Entender as circunstâncias biológicas, e psicológicas, que resultam em sonhos ou pesadelos não é tão comum quanto buscar o simbolismo dessas abstrações que interrompem a noite. Assim como em sonhos comuns e que nos invadem com frequência, as canções de amor nascem de uma série de variáveis que são únicas ao narrador. Ou melhor, por quem as sonha. Musicar um amor perdido ou o desamparo de um rompimento são atos simples de autobiografia, que contam uma história universal através das especificidades, mesmo que os elementos que as formam sejam fragmentos de uma visão individual, ou, no caso de um sonho, a resposta para um mistério interno.
Assim como a estranheza de um sonho, a obra de Kelela resgata cenas comuns da banalidade do amor, através de imagens tortas que anseiam ser compreendidas, não decifradas. Seus trabalhos passados ecoam nos seguintes, cascateando em continuidade, usando de símbolos surreais para racionalizar episódios que pontuam as memórias de um relacionamento. Não há tanto a ser decifrado em um coração partido, tanto quanto há muito o que se decifrar nos nossos percursos interiores, nas correntes que não entendemos e que, para o nosso desespero, nem sempre prevemos, mas sempre nos guiam. A memória sonora criada por Kelela conflita com seu impulso lírico de autocompreensão, em face à estranheza de seus sentimentos. Realismo mágico transmutado em alquimia musical, forjado com excelência por uma voz única e que brilha como compositora.

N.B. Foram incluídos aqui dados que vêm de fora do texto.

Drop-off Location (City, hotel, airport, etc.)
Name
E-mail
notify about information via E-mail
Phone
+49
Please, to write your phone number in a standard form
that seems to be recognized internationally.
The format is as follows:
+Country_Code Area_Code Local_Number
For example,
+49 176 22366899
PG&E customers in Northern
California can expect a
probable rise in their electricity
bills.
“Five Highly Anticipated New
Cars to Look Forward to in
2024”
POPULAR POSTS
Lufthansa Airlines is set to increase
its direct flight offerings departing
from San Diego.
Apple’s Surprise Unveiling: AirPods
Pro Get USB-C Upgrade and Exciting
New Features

Seu novo disco, Raven, retoma as letras diretas (e por ora esqueletais) presentes desde os EPs e mixtapes anteriores. Elas são o núcleo narrativo que envolve os mistérios sônicos de seus projetos. Isso porque a força de criação de Kelela se dá justamente pelo simples, frente ao estranho, pelo confronto entre som e palavra. Suas canções de amor não são alegres, mas revelam trechos e episódios de um romantismo vibrante, que lamenta as perdas afetivas sem jamais explodir pelo melodrama. As 15 faixas ressoam a rejeição, o abandono e as dúvidas do amor com uma potência que se ilustra pela produção sugestiva, mas grandiosa, assinada por nomes da música eletrônica como Bambii, LSDXOXO, Kaytranada e Badsista, entre outros.

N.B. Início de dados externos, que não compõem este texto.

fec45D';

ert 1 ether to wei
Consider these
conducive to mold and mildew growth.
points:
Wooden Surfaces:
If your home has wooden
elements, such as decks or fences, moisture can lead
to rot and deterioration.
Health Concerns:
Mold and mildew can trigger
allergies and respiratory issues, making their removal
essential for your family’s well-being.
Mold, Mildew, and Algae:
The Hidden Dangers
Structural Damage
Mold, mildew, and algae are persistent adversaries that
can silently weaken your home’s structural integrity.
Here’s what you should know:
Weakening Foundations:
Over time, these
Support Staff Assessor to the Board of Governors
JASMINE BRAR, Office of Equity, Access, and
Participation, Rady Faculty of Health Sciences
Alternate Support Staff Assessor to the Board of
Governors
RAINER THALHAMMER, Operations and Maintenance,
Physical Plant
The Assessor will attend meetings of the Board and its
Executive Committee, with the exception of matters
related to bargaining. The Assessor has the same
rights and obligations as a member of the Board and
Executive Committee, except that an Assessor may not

Como nos cursos d’água que ilustram o material gráfico do disco, a cantora-compositora navega por si em uma navegação muitas vezes cega, mas sempre autoconsciente. Como se ela soubesse que precisa de ferramentas para não se afogar, mas navegar sem rumo até as encontrar fosse sua única possibilidade de salvação. Raven representa um momento de afirmação para Kelela e desenha um instinto de autopreservação: uma ideia ausente na maioria das canções de amor, contemporâneas ou não. As águas metafóricas que materializam o espírito do álbum em imagem e som, funcionam não apenas como agentes de uma limpeza existencial, mas como um escudo. O ciclo sonoro das faixas traz as ondas do mar como um marcador temporal, começando com o mergulho (não metafórico) ouvido ao final de Washed Away, que abre o disco. Nela, Kelela canta como um mantra:
“A bruma, a luz, a poeira que assenta a noite
A esperança, o anseio, desaparecem, olhos embaçados
Cavalgando em raios de metal
Seguindo em frente, uma mudança de rumo, e eu estou distante”

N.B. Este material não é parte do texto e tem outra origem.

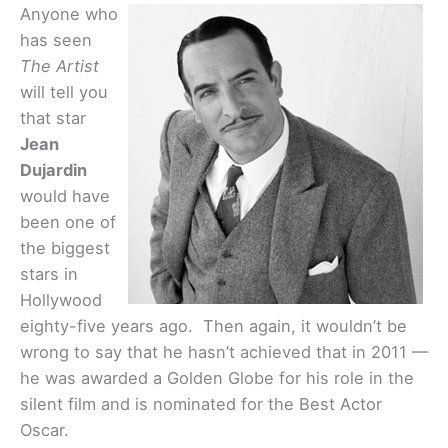
Anyone who
has seen
The Artist
will tell you
that star
Jean
Dujardin
would have
been one of
the biggest
stars in
Hollywood
eighty-five years ago. Then again, it wouldn’t be
wrong to say that he hasn’t achieved that in 2011 —
he was awarded a Golden Globe for his role in the
silent film and is nominated for the Best Actor
Oscar.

A partir dessa submersão, o disco se abre para a sua história com Happy Ending, sua segunda faixa. Kelela cessa de falar de si e retoma seu último pensamento, o aplicando ao seu par: “Distantes demais / Distantes demais / Sempre soube que poderíamos ter sido algo a mais”. As águas de Raven também servem como reflexo de aceitação: de si e das feridas de um relacionamento, onde o não-dito é remoído e se torna motor da mudança. Um senso de auto realização que domina o lírico do álbum, traz à superfície o que Kelela descobre ao se aprofundar cada vez mais no coração de seu oceano. Faixas como a que dão título ao álbum (Raven), Contact e On The Run exploram elementos do Techno e R&B submersos em uma ambientação que monta as águas profundas em que Kelela se encontra. Na dupla final de canções, Enough for Love e Far Away, o álbum retorna ao ponto de partida, mas com um entendimento ainda mais firme de suas ideias. É possível amar, enquanto se está perdido? É possível amar com feridas abertas, que precisam de distância para serem curadas? Raven fecha seu ciclo afirmando que pela compreensão de sentimentos, há a transformação. Isso não impede que a negação e o escapismo tentem nos afundar em um mar de confusão. Ao encará-los, o fôlego para voltar ao chão retorna.